◆ Written task:
In the records, each line holding "AddOut" must be reported.

Segment Start: Material to process

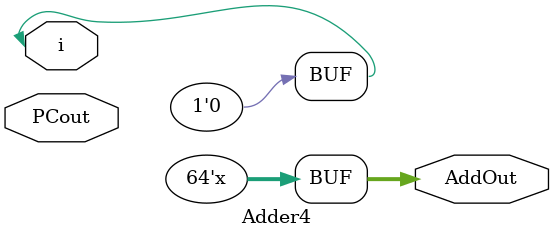
<source format=sv>
module Adder4(PCout, i, AddOut);

	input [63:0] PCout;
	input i;
	
	output reg [63:0] AddOut;

	always @(*) begin
		i <= 4;
		AddOut <= PCout + i;
	end
endmodule
</source>
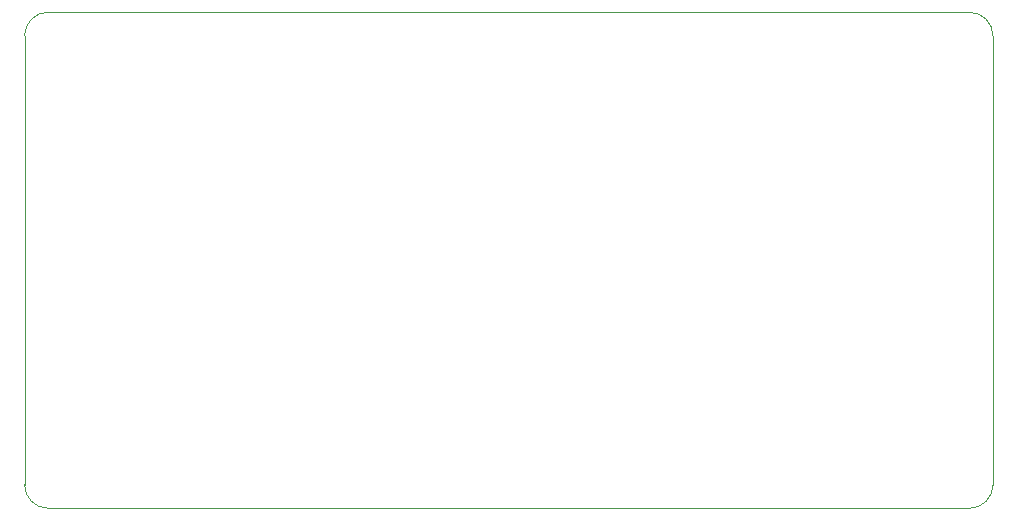
<source format=gbr>
G04 #@! TF.GenerationSoftware,KiCad,Pcbnew,(5.1.0)-1*
G04 #@! TF.CreationDate,2021-02-10T11:26:08+01:00*
G04 #@! TF.ProjectId,L_thilfeV1,4cf67468-696c-4666-9556-312e6b696361,rev?*
G04 #@! TF.SameCoordinates,Original*
G04 #@! TF.FileFunction,Profile,NP*
%FSLAX46Y46*%
G04 Gerber Fmt 4.6, Leading zero omitted, Abs format (unit mm)*
G04 Created by KiCad (PCBNEW (5.1.0)-1) date 2021-02-10 11:26:08*
%MOMM*%
%LPD*%
G04 APERTURE LIST*
%ADD10C,0.050000*%
G04 APERTURE END LIST*
D10*
X181000000Y-30000000D02*
X181000000Y-34500000D01*
X99000000Y-30000000D02*
X99000000Y-34750000D01*
X99000000Y-68000000D02*
X99000000Y-34500000D01*
X181000000Y-34500000D02*
X181000000Y-68000000D01*
X179000000Y-28000000D02*
G75*
G02X181000000Y-30000000I0J-2000000D01*
G01*
X181000000Y-68000000D02*
G75*
G02X179000000Y-70000000I-2000000J0D01*
G01*
X101000000Y-70000000D02*
X179000000Y-70000000D01*
X179000000Y-28000000D02*
X101000000Y-28000000D01*
X101000000Y-70000000D02*
G75*
G02X99000000Y-68000000I0J2000000D01*
G01*
X99000000Y-30000000D02*
G75*
G02X101000000Y-28000000I2000000J0D01*
G01*
M02*

</source>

Segment End: Material to process

◆ Answer to this problem:
module Adder4(PCout, i, AddOut);
	output reg [63:0] AddOut;
		AddOut <= PCout + i;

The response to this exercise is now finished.